Netflix has a new true-crime doc, but it is not another greatest-hits reel for a serial killer. My Father, the BTK Killer centers the person who had the most to lose when Dennis Rader was unmasked: his daughter, Kerri Rawson.
What the film actually follows
Rader was arrested in 2005. The world was stunned; Kerri was newly married, pregnant with her first child, and suddenly learning her dad was the BTK killer. The documentary sticks with her as she revisits that shock, sifts through the strange memories of her childhood, and tries to build a life that is not defined by the worst thing her father ever did.
Over the years, Kerri has tried to turn pain into something useful. She worked with investigators to help tie possible cold cases to Rader. But the doc makes it clear she is closing the door on being the public translator of her father’s crimes. This film is her final word on it.
The prison visit that changed everything
One of the film’s heaviest stretches follows Kerri’s visit to Rader behind bars. Things escalated when she pressed him about whether he might be connected to additional crimes. In the documentary, she calls their relationship fraught and constantly shifting, but that visit pushed her to set hard boundaries.
Director Skye Borgman told Netflix’s Tudum that after filming wrapped, Kerri has kept her father at arm’s length and stepped back from serving as a go-between for law enforcement. That choice is less about cases and more about survival — her healing cannot depend on whatever he does or does not decide to share.
"Since that visit, she’s kept the relationship at a distance. She has chosen not to maintain contact."
Borgman also frames the film as a true endpoint for Kerri — a way to move forward without carrying Rader’s shadow into every part of her life.
How the filmmakers earned the story
Borgman, who also directed Unknown Number: The High School Catfish and American Murder: Laci Peterson, says the project started with trust. Kerri has lived with her father’s crimes hovering over every conversation for years, so Borgman focused on transparency, listening, and respecting Kerri’s limits. The goal was to give Kerri control over her own narrative instead of letting it be shaped by everyone else in the room. As Borgman puts it, her job was to build a careful, ethical framework around a story that has too often been told by others.
A quick refresher on BTK
- Dennis Rader murdered 10 people in and around Wichita, Kansas, between 1974 and 1991.

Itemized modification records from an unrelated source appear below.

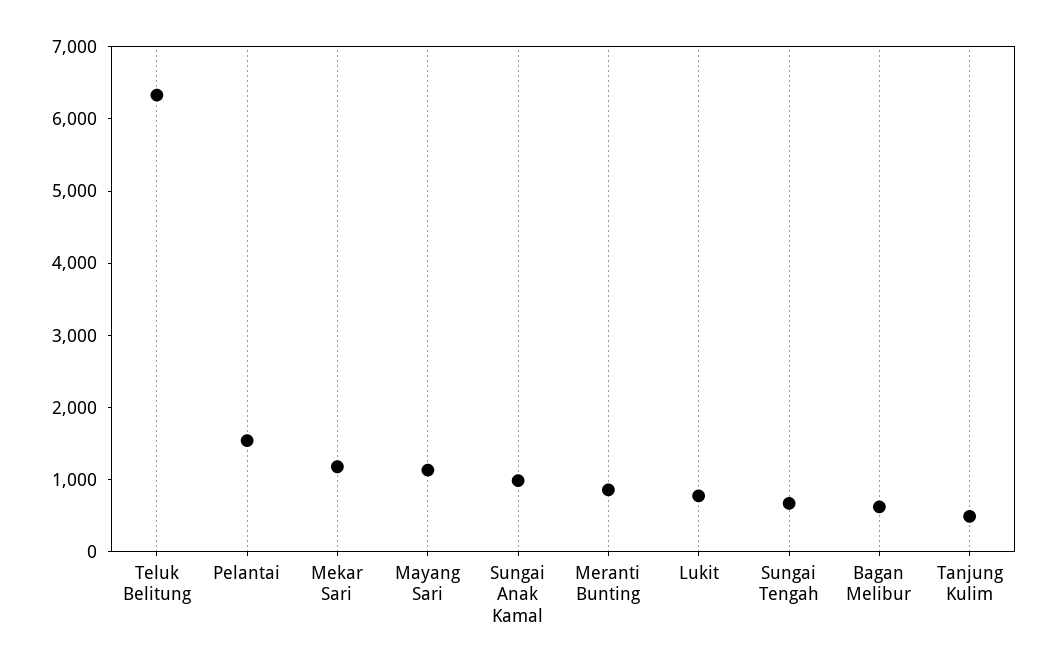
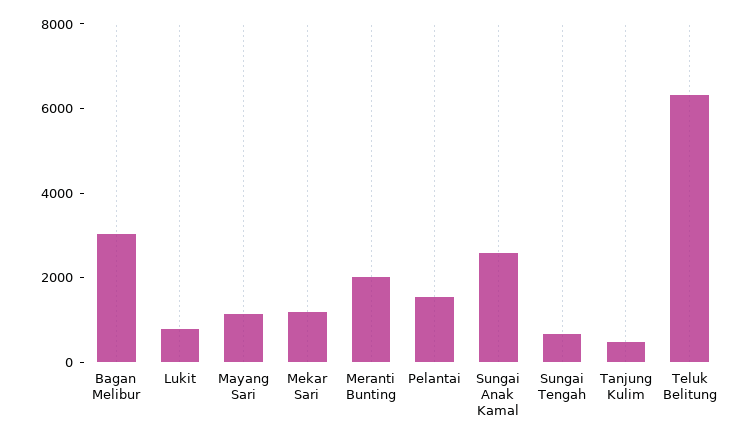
  {
    "Teluk Belitung": 6400,
    "Pelantai": 1600,
    "Mekar Sari": 1200,
    "Mayang Sari": 1200,
-   "Sungai Anak Kamal": 1000,
+   "Sungai Anak Kamal": 2500,
-   "Meranti Bunting": 800,
+   "Meranti Bunting": 2000,
    "Lukit": 800,
    "Sungai Tengah": 600,
-   "Bagan Melibur": 600,
+   "Bagan Melibur": 3000,
    "Tanjung Kulim": 400
  }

- He taunted the media and police with cryptic messages, then went quiet in the early 1990s.
- In 2004, the communications started again.

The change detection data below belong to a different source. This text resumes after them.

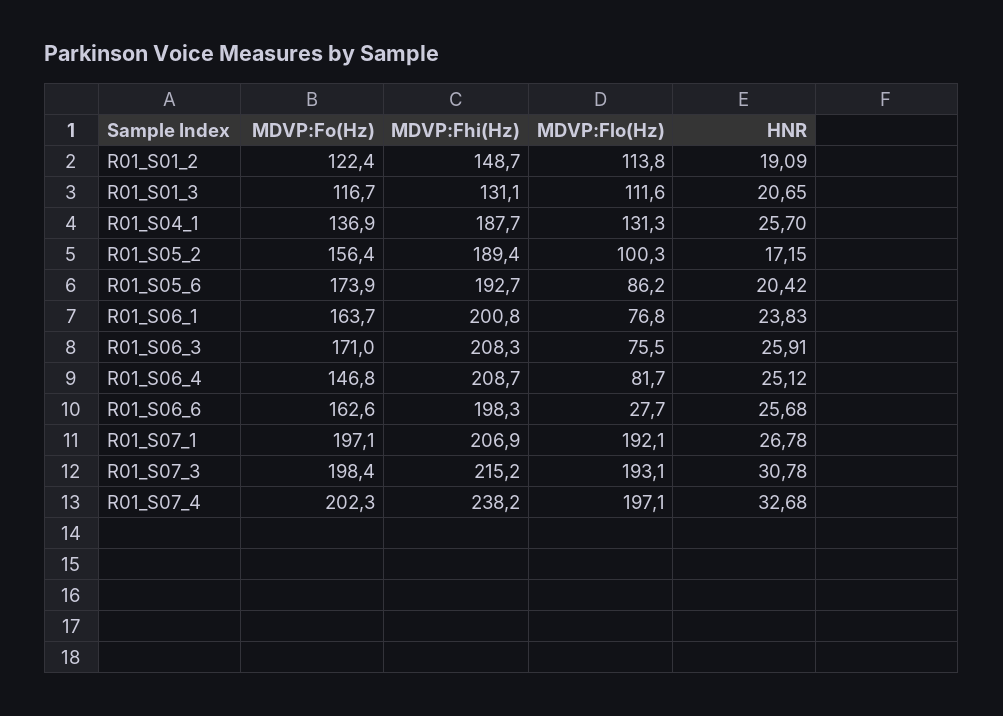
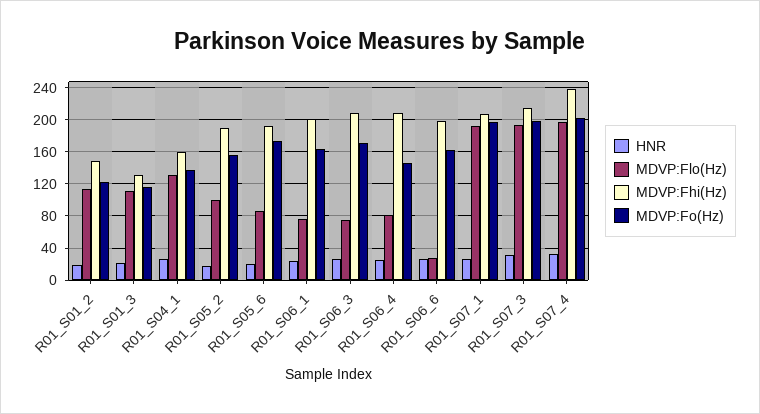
  {
    "MDVP:Fo(Hz)": {
      "R01_S01_2": 122.4,
      "R01_S01_3": 116.7,
      "R01_S04_1": 136.9,
      "R01_S05_2": 156.4,
      "R01_S05_6": 173.9,
      "R01_S06_1": 163.7,
      "R01_S06_3": 171,
      "R01_S06_4": 146.8,
      "R01_S06_6": 162.6,
      "R01_S07_1": 197.1,
      "R01_S07_3": 198.4,
      "R01_S07_4": 202.3
    },
    "MDVP:Fhi(Hz)": {
      "R01_S01_2": 148.7,
      "R01_S01_3": 131.1,
-     "R01_S04_1": 187.7,
+     "R01_S04_1": 160,
      "R01_S05_2": 189.4,
      "R01_S05_6": 192.7,
      "R01_S06_1": 200.8,
      "R01_S06_3": 208.3,
      "R01_S06_4": 208.7,
      "R01_S06_6": 198.3,
      "R01_S07_1": 206.9,
      "R01_S07_3": 215.2,
      "R01_S07_4": 238.2
    },
    "MDVP:Flo(Hz)": {
      "R01_S01_2": 113.8,
      "R01_S01_3": 111.6,
      "R01_S04_1": 131.3,
      "R01_S05_2": 100.3,
      "R01_S05_6": 86.2,
      "R01_S06_1": 76.8,
      "R01_S06_3": 75.5,
      "R01_S06_4": 81.7,
      "R01_S06_6": 27.7,
      "R01_S07_1": 192.1,
      "R01_S07_3": 193.1,
      "R01_S07_4": 197.1
    },
    "HNR": {
      "R01_S01_2": 19.09,
      "R01_S01_3": 20.65,
      "R01_S04_1": 25.7,
      "R01_S05_2": 17.15,
      "R01_S05_6": 20.42,
      "R01_S06_1": 23.83,
      "R01_S06_3": 25.91,
      "R01_S06_4": 25.12,
      "R01_S06_6": 25.68,
      "R01_S07_1": 26.78,
      "R01_S07_3": 30.78,
      "R01_S07_4": 32.68
    }
  }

- One of those messages came on a floppy disk that was traced back to his church computer, which led to his identification.
- He was arrested in 2005.
Why this one matters
Plenty of true-crime pieces obsess over the mechanics of the crimes. This one is about the collateral damage. Borgman keeps the focus on Kerri’s point of view and gives it the care it deserves. The result is difficult, personal, and, by design, final.
My Father, the BTK Killer is now streaming on Netflix.